Experts from across the financial profession have reacted to the news with most cautiously welcoming it but expressing concerns at the same time.
The official report, presented to Parliament by Secretary of State for Work and Pensions, Amber Rudd, read: “Government will compel pension schemes to make consumers data available to them via a dashboard.
“We will continue to seek an appropriate legislative vehicle, subject to securing parliamentary time, to do this.
“Pensions dashboards will open up pensions to millions – providing an easy-to-access online view of a saver’s pensions. We are delighted that this long sought-after change can become a reality from this year.”
She added: “The government is clear that it wants to introduce dashboards as quickly as possible: putting the individual in control of their data.
“We will support the SFGB to establish the delivery group and drive this work forward.
“The recruitment of the principal and implementation director has already commenced.
“In the meantime, SFGB will start putting the appropriate governance structures in place and work on plans and options so that the principal and implementation director can hit the ground running.”
Ms Rudd later said: “We’re also clear the State Pension should be part of dashboard services and we will work to make this happen as soon as possible.”
Bu the current Parliamentary wrangle over Brexit could hit the implementation of the Pensions Dashboard, according to some.
Jon Greer, head of retirement policy at Financial Planning firm Quilter, said: “It seems every day we hear of another policy that has fallen to the wayside because of Brexit.
“In what may be a desperate attempt to placate the public, the Government have provided an update on the Pension Dashboard.
“However, while the update is welcome, all they have committed to is the beginning of the process.
“However, the prospect of a dashboard magically appearing the coming weeks or months is a fairy tale.
“In fact the consultation response details that there needs to be a credible, realistic and costed plan for delivery and that’s before the testing begins.”

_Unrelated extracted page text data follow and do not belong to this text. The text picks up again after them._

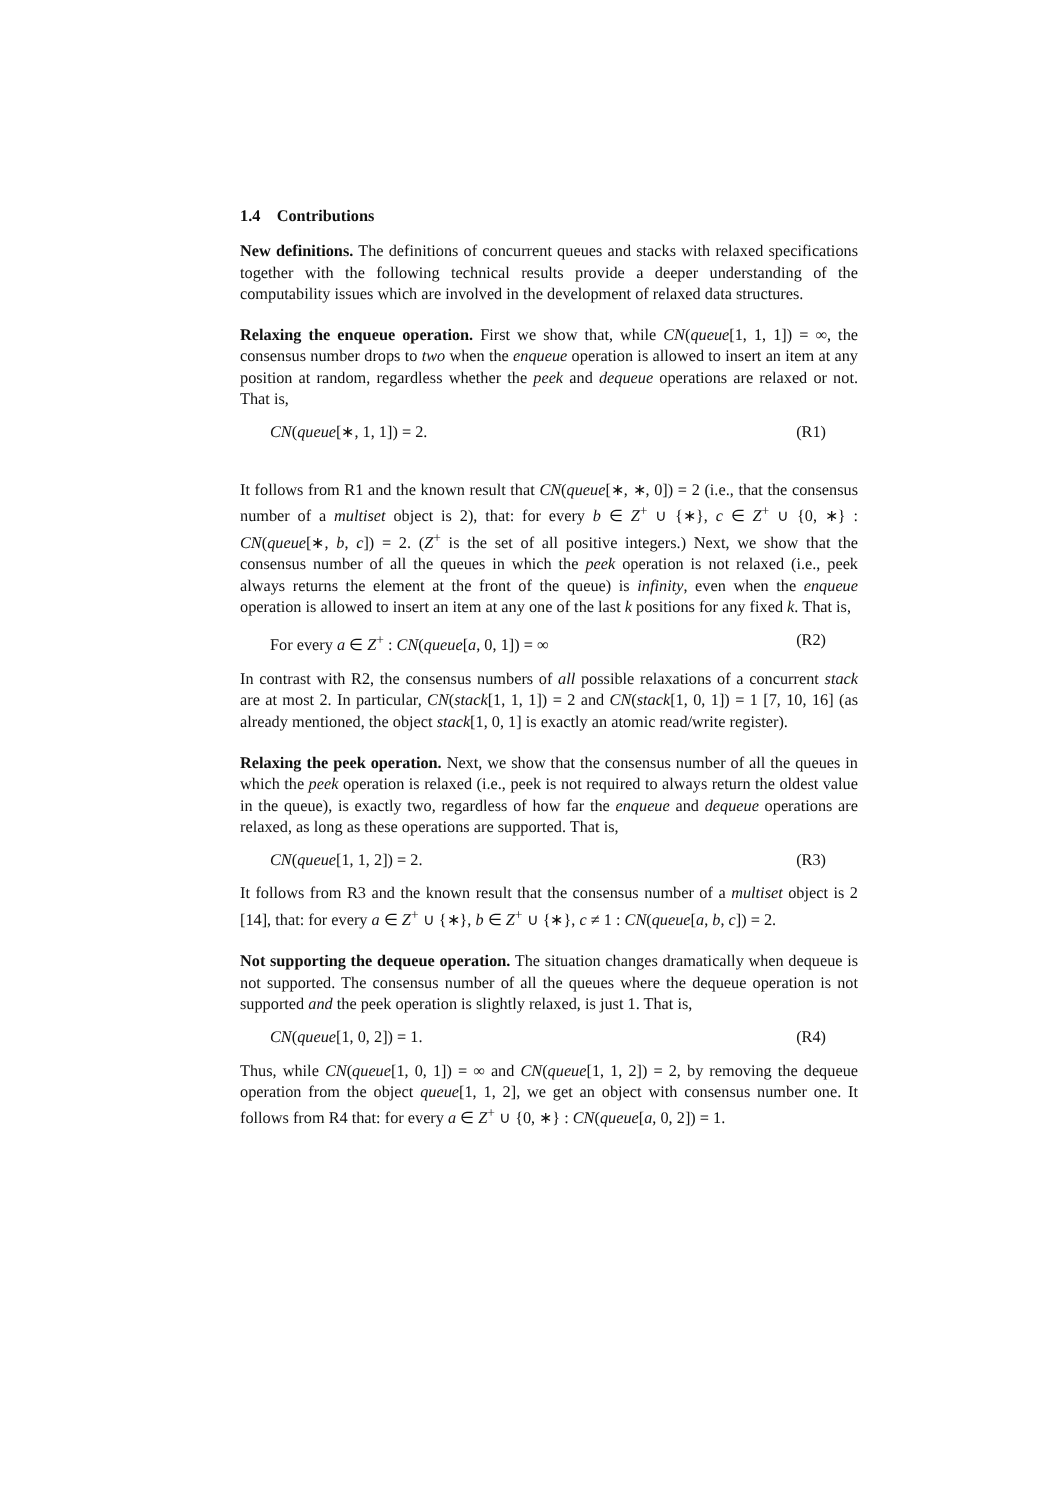1.4 Contributions
New definitions. The definitions of concurrent queues and stacks with relaxed specifications together with the following technical results provide a deeper understanding of the computability issues which are involved in the development of relaxed data structures.
Relaxing the enqueue operation. First we show that, while CN(queue[1, 1, 1]) = ∞, the consensus number drops to two when the enqueue operation is allowed to insert an item at any position at random, regardless whether the peek and dequeue operations are relaxed or not. That is,
CN(queue[∗, 1, 1]) = 2. (R1)
It follows from R1 and the known result that CN(queue[∗, ∗, 0]) = 2 (i.e., that the consensus number of a multiset object is 2), that: for every b ∈ Z<sup>+</sup> ∪ {∗}, c ∈ Z<sup>+</sup> ∪ {0, ∗} : CN(queue[∗, b, c]) = 2. (Z<sup>+</sup> is the set of all positive integers.) Next, we show that the consensus number of all the queues in which the peek operation is not relaxed (i.e., peek always returns the element at the front of the queue) is infinity, even when the enqueue operation is allowed to insert an item at any one of the last k positions for any fixed k. That is,
For every a ∈ Z<sup>+</sup> : CN(queue[a, 0, 1]) = ∞ (R2)
In contrast with R2, the consensus numbers of all possible relaxations of a concurrent stack are at most 2. In particular, CN(stack[1, 1, 1]) = 2 and CN(stack[1, 0, 1]) = 1 [7, 10, 16] (as already mentioned, the object stack[1, 0, 1] is exactly an atomic read/write register).
Relaxing the peek operation. Next, we show that the consensus number of all the queues in which the peek operation is relaxed (i.e., peek is not required to always return the oldest value in the queue), is exactly two, regardless of how far the enqueue and dequeue operations are relaxed, as long as these operations are supported. That is,
CN(queue[1, 1, 2]) = 2. (R3)
It follows from R3 and the known result that the consensus number of a multiset object is 2 [14], that: for every a ∈ Z<sup>+</sup> ∪ {∗}, b ∈ Z<sup>+</sup> ∪ {∗}, c ≠ 1 : CN(queue[a, b, c]) = 2.
Not supporting the dequeue operation. The situation changes dramatically when dequeue is not supported. The consensus number of all the queues where the dequeue operation is not supported and the peek operation is slightly relaxed, is just 1. That is,
CN(queue[1, 0, 2]) = 1. (R4)
Thus, while CN(queue[1, 0, 1]) = ∞ and CN(queue[1, 1, 2]) = 2, by removing the dequeue operation from the object queue[1, 1, 2], we get an object with consensus number one. It follows from R4 that: for every a ∈ Z<sup>+</sup> ∪ {0, ∗} : CN(queue[a, 0, 2]) = 1.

Tom Selby, senior analyst at AJ Bell, said: “Introducing Pensions Dashboards has clearly been shunted down the priority list as the vice-like grip of Brexit on Parliament grows ever tighter.
“In the current political climate there is no guarantee the Pensions Bill needed to compel schemes to provide data to Pensions Dashboards will see the light of day in 2019.

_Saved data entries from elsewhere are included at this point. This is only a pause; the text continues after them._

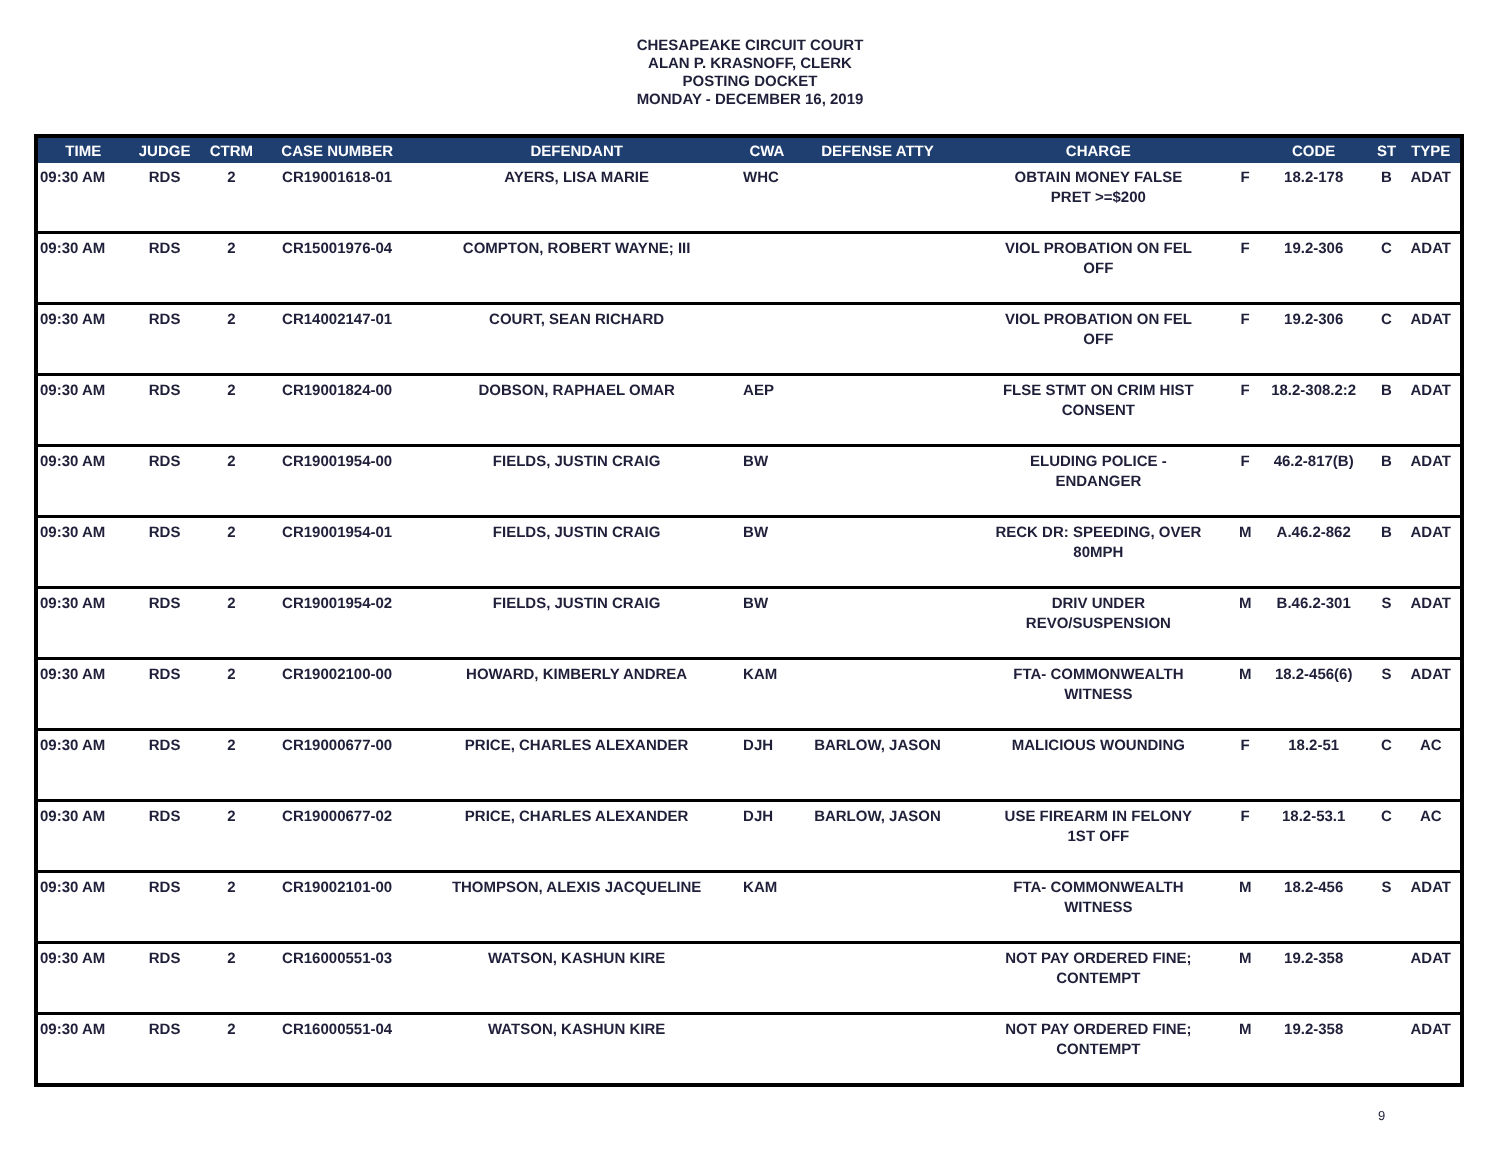CHESAPEAKE CIRCUIT COURT
ALAN P. KRASNOFF, CLERK
POSTING DOCKET
MONDAY - DECEMBER 16, 2019
| TIME | JUDGE | CTRM | CASE NUMBER | DEFENDANT | CWA | DEFENSE ATTY | CHARGE | | CODE | ST | TYPE |
| --- | --- | --- | --- | --- | --- | --- | --- | --- | --- | --- | --- |
| 09:30 AM | RDS | 2 | CR19001618-01 | AYERS, LISA MARIE | WHC | | OBTAIN MONEY FALSE PRET >=$200 | F | 18.2-178 | B | ADAT |
| 09:30 AM | RDS | 2 | CR15001976-04 | COMPTON, ROBERT WAYNE; III | | | VIOL PROBATION ON FEL OFF | F | 19.2-306 | C | ADAT |
| 09:30 AM | RDS | 2 | CR14002147-01 | COURT, SEAN RICHARD | | | VIOL PROBATION ON FEL OFF | F | 19.2-306 | C | ADAT |
| 09:30 AM | RDS | 2 | CR19001824-00 | DOBSON, RAPHAEL OMAR | AEP | | FLSE STMT ON CRIM HIST CONSENT | F | 18.2-308.2:2 | B | ADAT |
| 09:30 AM | RDS | 2 | CR19001954-00 | FIELDS, JUSTIN CRAIG | BW | | ELUDING POLICE - ENDANGER | F | 46.2-817(B) | B | ADAT |
| 09:30 AM | RDS | 2 | CR19001954-01 | FIELDS, JUSTIN CRAIG | BW | | RECK DR: SPEEDING, OVER 80MPH | M | A.46.2-862 | B | ADAT |
| 09:30 AM | RDS | 2 | CR19001954-02 | FIELDS, JUSTIN CRAIG | BW | | DRIV UNDER REVO/SUSPENSION | M | B.46.2-301 | S | ADAT |
| 09:30 AM | RDS | 2 | CR19002100-00 | HOWARD, KIMBERLY ANDREA | KAM | | FTA- COMMONWEALTH WITNESS | M | 18.2-456(6) | S | ADAT |
| 09:30 AM | RDS | 2 | CR19000677-00 | PRICE, CHARLES ALEXANDER | DJH | BARLOW, JASON | MALICIOUS WOUNDING | F | 18.2-51 | C | AC |
| 09:30 AM | RDS | 2 | CR19000677-02 | PRICE, CHARLES ALEXANDER | DJH | BARLOW, JASON | USE FIREARM IN FELONY 1ST OFF | F | 18.2-53.1 | C | AC |
| 09:30 AM | RDS | 2 | CR19002101-00 | THOMPSON, ALEXIS JACQUELINE | KAM | | FTA- COMMONWEALTH WITNESS | M | 18.2-456 | S | ADAT |
| 09:30 AM | RDS | 2 | CR16000551-03 | WATSON, KASHUN KIRE | | | NOT PAY ORDERED FINE; CONTEMPT | M | 19.2-358 | | ADAT |
| 09:30 AM | RDS | 2 | CR16000551-04 | WATSON, KASHUN KIRE | | | NOT PAY ORDERED FINE; CONTEMPT | M | 19.2-358 | | ADAT |
9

“However, the fact the policy has attracted cross-party support suggests it is likely to become reality eventually – we just don’t know who will introduce it or when.
“Nonetheless, dashboards represent a potentially significant positive step forward, both in terms of uniting people with lost pensions and boosting engagement over the longer-term.”
Yvonne Braun, the ABI’s Director of Long-term Savings and Protection Policy, said: “The digital retirement revolution is here at last.
“All the pieces are being put in place to deliver the easy access to retirement information everybody needs and that the pensions industry is so keen to deliver.
“The ABI, leading a cross-industry group of pension providers and schemes, has already put years of work into making dashboards happen and we can’t wait to see these vital services in action.
“We’re delighted to see the Government committing to the necessary legislation and will continue to play our part in making dashboards a reality.”
Helen Morrissey, pension specialist at Royal London, said: “After years of talk about the Pension Dashboard we need to ensure that what is delivered meets people’s expectations from the start.
“If done properly the dashboard will give people a full understanding of what they have saved. If it is rushed, or we don’t have all interested parties on board from the beginning, there is a risk that we will not be able to deliver something meaningful or credible and the opportunity to engage people will be lost.”
Adrian Boulding, director of Policy at Now Pensions, said: “The Pensions Dashboard has the potential to fundamentally change the way people think, feel and interact with their pension savings.”